One of the most telling failures of Iraq’s reconstruction efforts is the Baghdad government’s inability to turn rocketing oil revenues into results on the ground.
Iraq has budgeted for 2.9 million barrels a day (b/d) of oil exports for 2013 at an average price of $90 a barrel. If realised, this would make it the world’s third-largest crude exporter behind Saudi Arabia and Russia, outstripping the revenues of fellow Gulf producers Iran, Kuwait and the UAE.
But for the Middle East and North Africa’s second-largest oil producer to be the region’s second-poorest by per capita gross domestic product shows what Baghdad must overcome to fulfil its promises to the Iraqi people.
In 2009, Baghdad set the ambitious target of raising production capacity from 2.4 million b/d to 12.5 million b/d by 2017. This target is now likely to be scaled back to 9-10 million b/d, but with this level of oil revenues in the pipeline, Iraq should be aiming to rival infrastructure development in the nearby GCC.

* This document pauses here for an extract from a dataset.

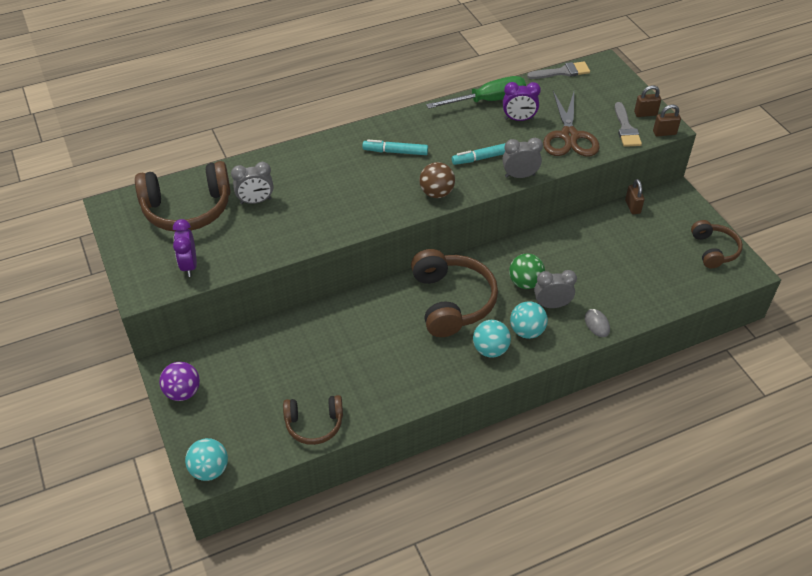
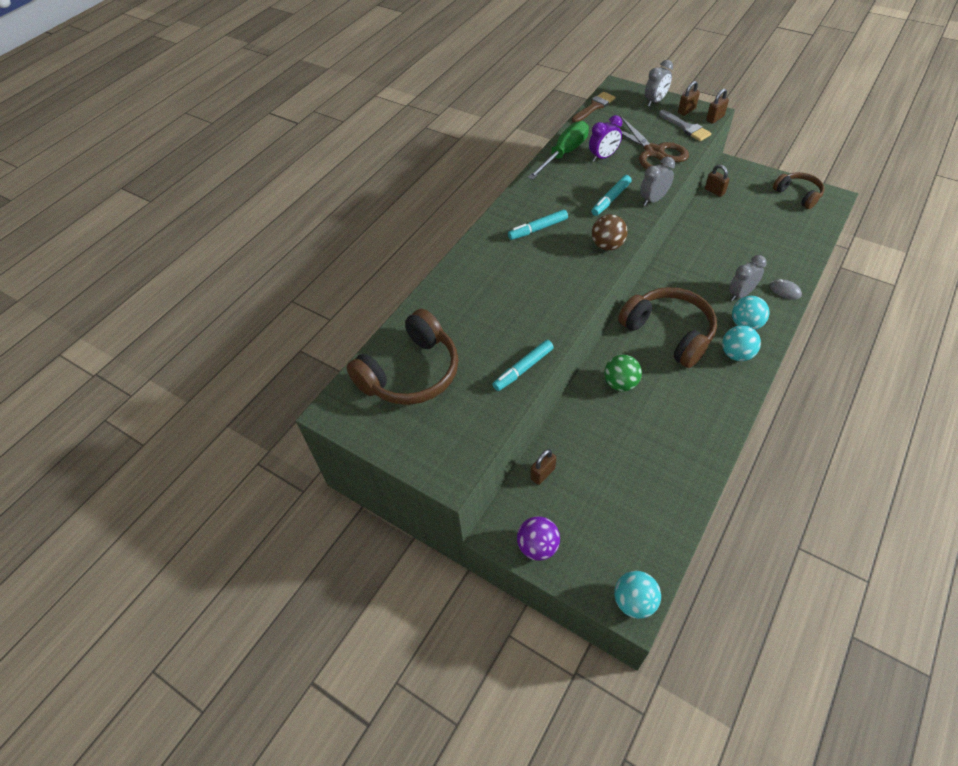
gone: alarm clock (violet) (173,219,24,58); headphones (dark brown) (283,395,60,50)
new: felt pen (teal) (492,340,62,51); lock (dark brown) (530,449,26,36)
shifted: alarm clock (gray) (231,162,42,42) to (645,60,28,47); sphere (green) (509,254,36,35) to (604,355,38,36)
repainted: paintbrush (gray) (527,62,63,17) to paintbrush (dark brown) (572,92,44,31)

The final report by the US Office of the Special Inspector General for Iraq Reconstruction (Sigir) estimated that more than 15 per cent of the US’ spending on reconstruction over the past decade has been wasted. This figure – about $8bn – is likely to be significantly larger when including funds from Iraq’s government.
Several of Iraq’s ministers interviewed as part of the Sigir report said there remained limited tangible evidence of any positive effects from the rebuilding programme.
According to Iraq’s Finance Minister Rafi al-Eissawi, “thousands of projects” were incomplete at the time they were transferred to the government. The minister highlighting the disastrous Fallujah wastewater treatment project, constructed “to great cost, but little effect”.
Iraq’s oil industry is the only sector visibly improving. Baghdad must now divert its crude revenues to develop much-needed housing, infrastructure, power and water projects, and to learn from the past wasted decade.